What you're suggesting already exists: https://github.com/PecanProject/pecan/blob/develop/docker/depends/pecan_package_dependencies.csv

Sweetdevil144 commented 2 months ago

What you're suggesting already exists:

Thanks. I've been aware of the scripts/generate_dependencies.R file responsible for generating this script. But what I proposed was addition of a script that lists all PEcAN Packages and respective functions utilised internally by other PEcAn Packages. Although, now I realise that this would just be a subset of the original generate_dependencies.R script. Thanks for Correction. Also, below are links to my .R script and generated .csv file for a review:

https://github.com/Sweetdevil144/module-dependencies/blob/main/pecan_dependencies.csv

https://github.com/Sweetdevil144/module-dependencies/blob/main/find_package_utilizations.R

Sweetdevil144 commented 2 months ago

Another point that I wanted to add was that my custom pecan_dependencies.csv also provides details on What functions are Utilised from our Imported Packages making it easy for us to determine our Process of Optimiation of Packages. Although a lot more Optimization in my .csv may be needed (for example : removal of common imports like PEcAn.logger which are being utilised for logging. Another removal may be related to PEcAn.db)

infotroph commented 2 months ago

Being able to see which functions are called from which package does sound like a useful feature, though I have to say I’m much more often looking for all the functions a package calls from one particular dependency than I am in all functions from all its dependencies. If this can support that use case while providing an improvement in ergonomics over my default grep pkgname -R dirname, it could become a tool I reached for regularly.

A few other limitations I see in the current implementation:

Overall I doubt I’d use it in its current form, but if it helps you don’t let me stop you from using it! If you want to spent more time on it as a learning tool, I recommend thinking through how it could find all the functions from one arbitrary package.

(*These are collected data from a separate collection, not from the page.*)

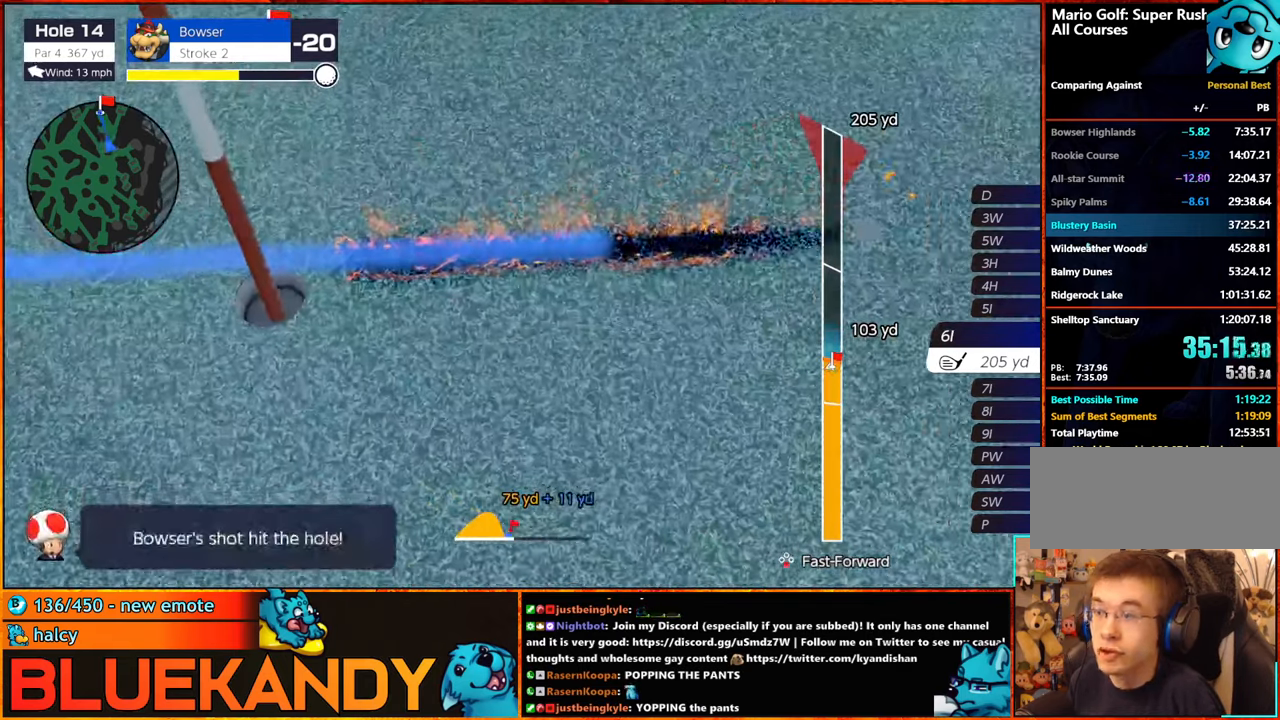
{"buttons": ["B"], "left_stick": "center", "right_stick": "center", "events": []}
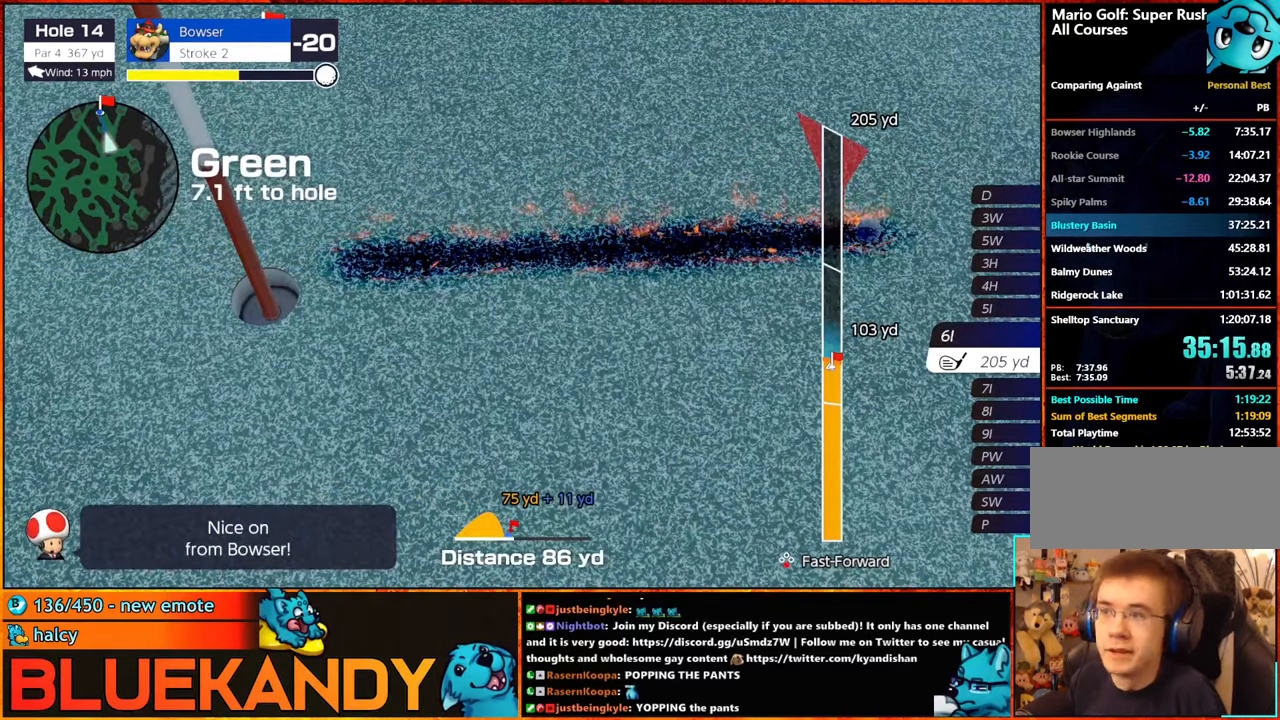
{"buttons": ["B"], "left_stick": "center", "right_stick": "center", "events": []}
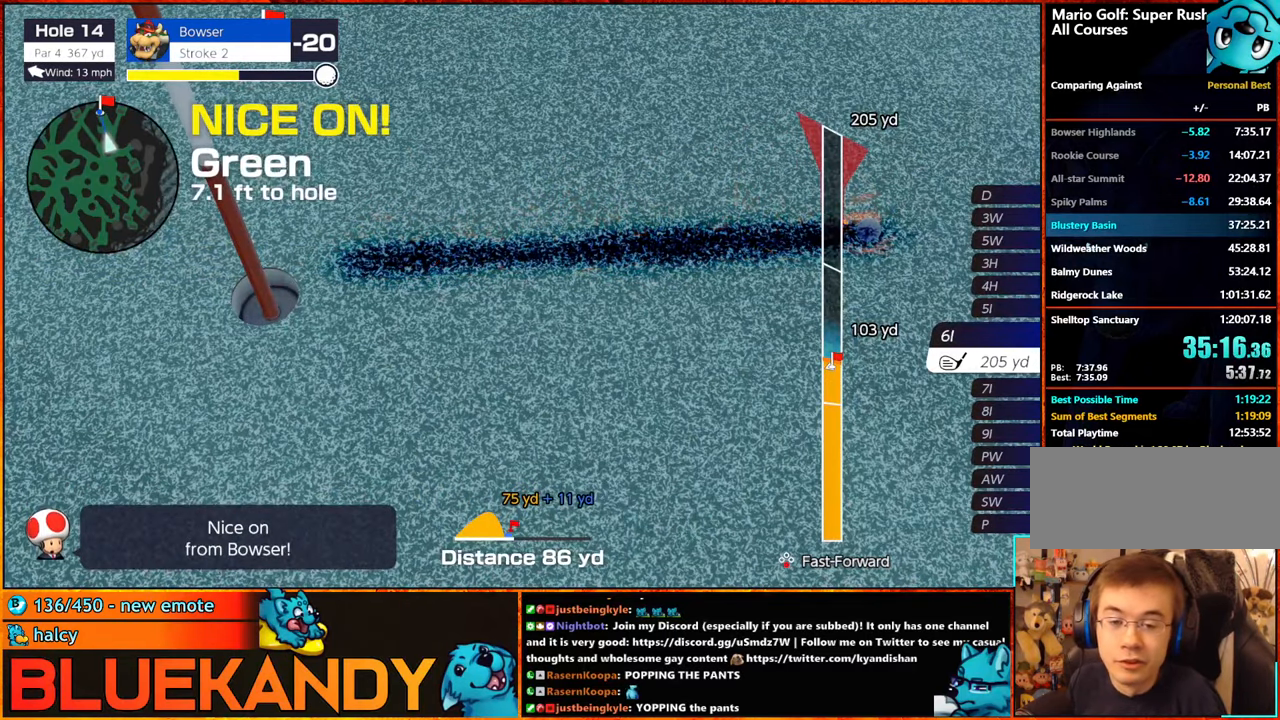
{"buttons": ["B"], "left_stick": "center", "right_stick": "center", "events": []}
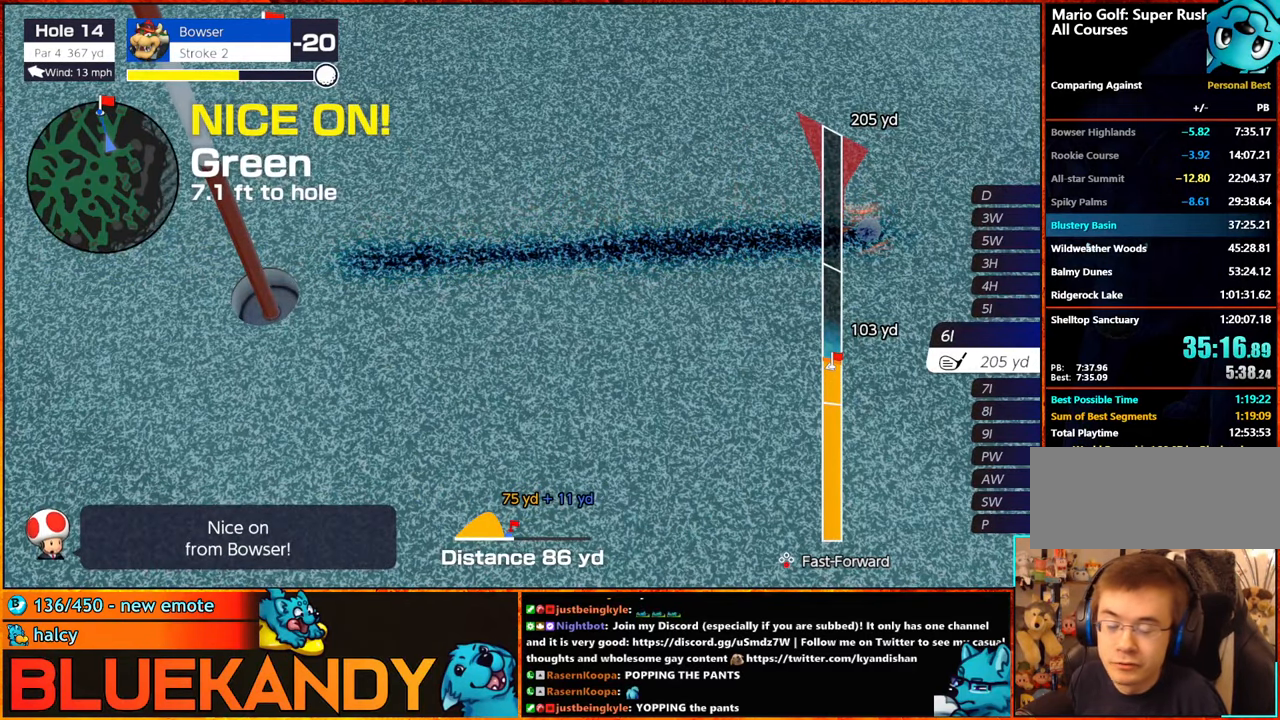
{"buttons": ["B"], "left_stick": "center", "right_stick": "center", "events": []}
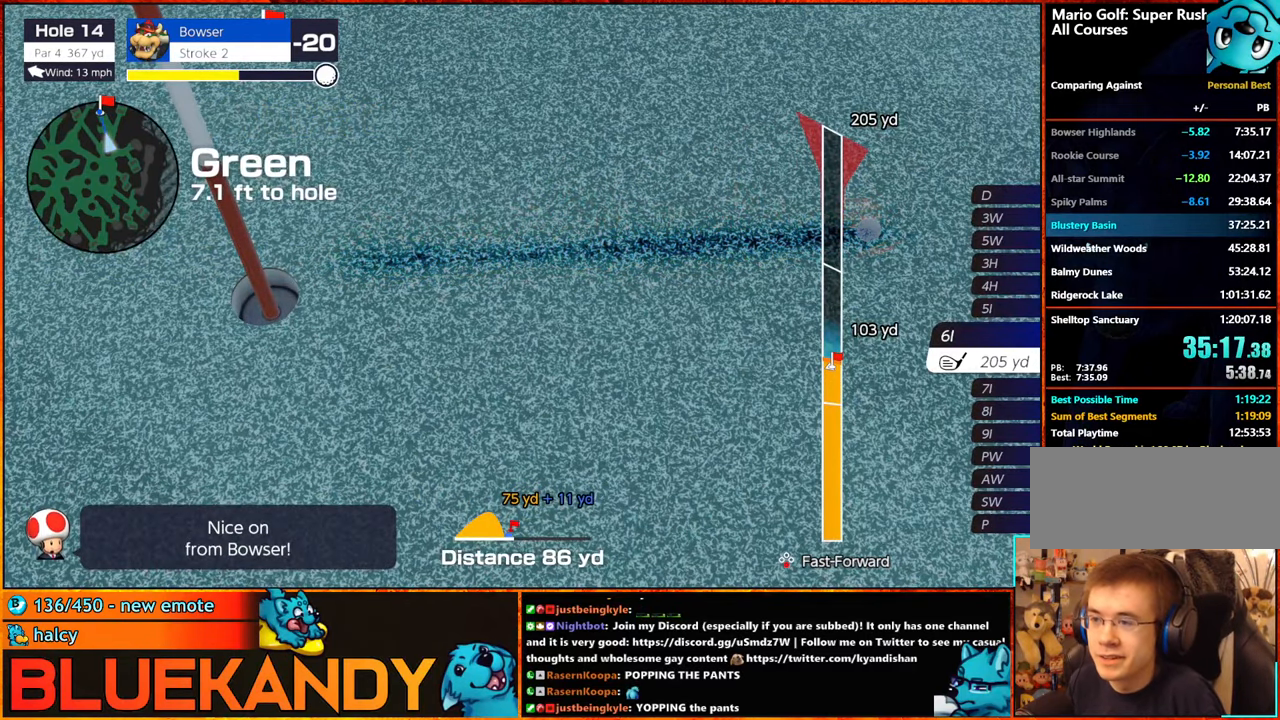
{"buttons": [], "left_stick": "center", "right_stick": "center", "events": [[217, "B", "up"]]}
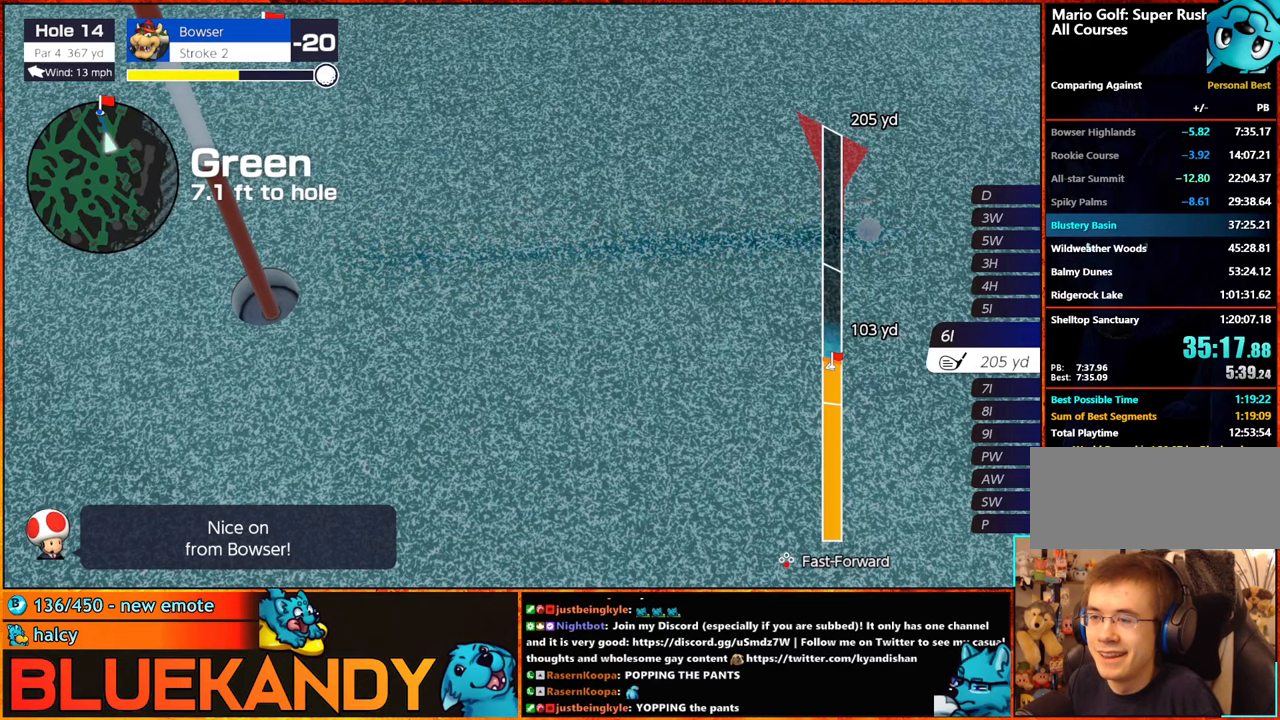
{"buttons": [], "left_stick": "center", "right_stick": "center", "events": []}
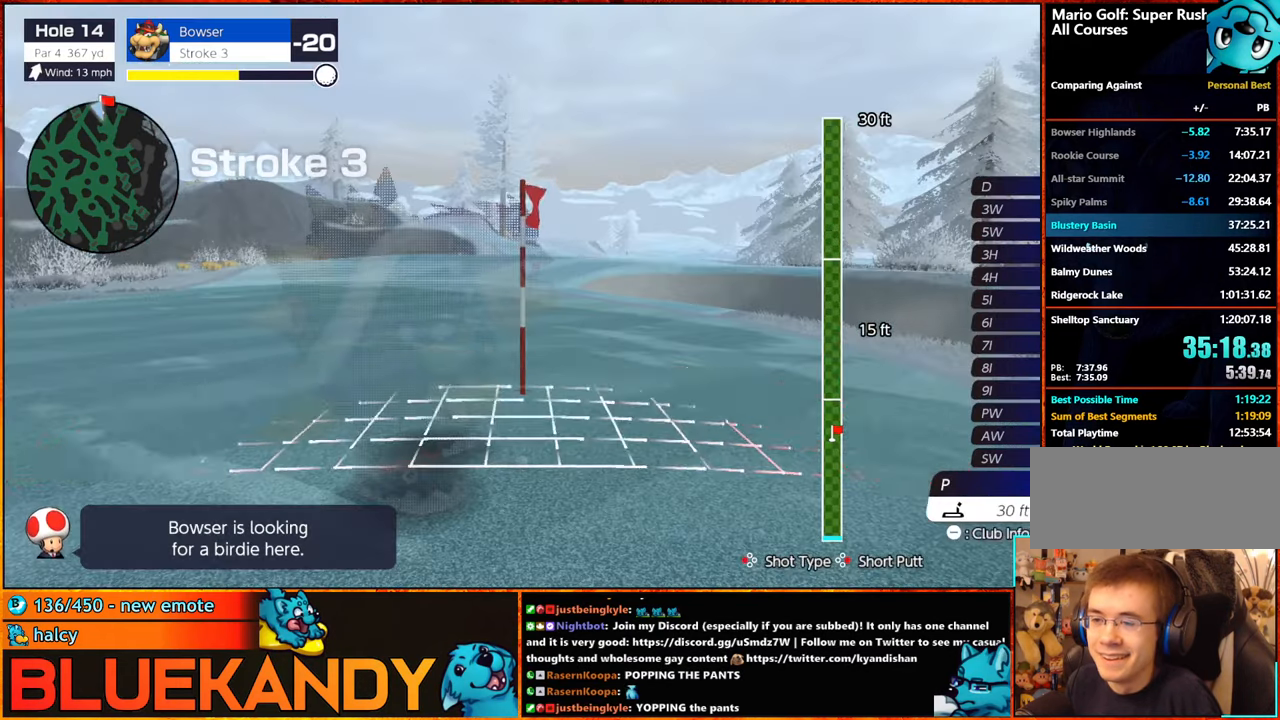
{"buttons": ["A"], "left_stick": "center", "right_stick": "center", "events": [[116, "Y", "down"], [166, "Y", "up"], [183, "left_stick", "left"], [300, "A", "down"], [300, "left_stick", "center"], [433, "A", "up"], [500, "A", "down"]]}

infotroph commented 2 months ago

A higher-level comment: Knowing what functions we use from where is a great strategy for debugging and for planning refactoring, but I’m less sure it’s necessary to automate it the way this issue proposes. The times I’d use this script would be manual invocations while aaking a focused question like “Ugh, [dependency] is causing installation problems, which functionality in [package] do we import it for? What would break if I remove it?” That’s usually easier to answer by searching for [dependency] on the fly than by looking it up in a big list of all the called functions.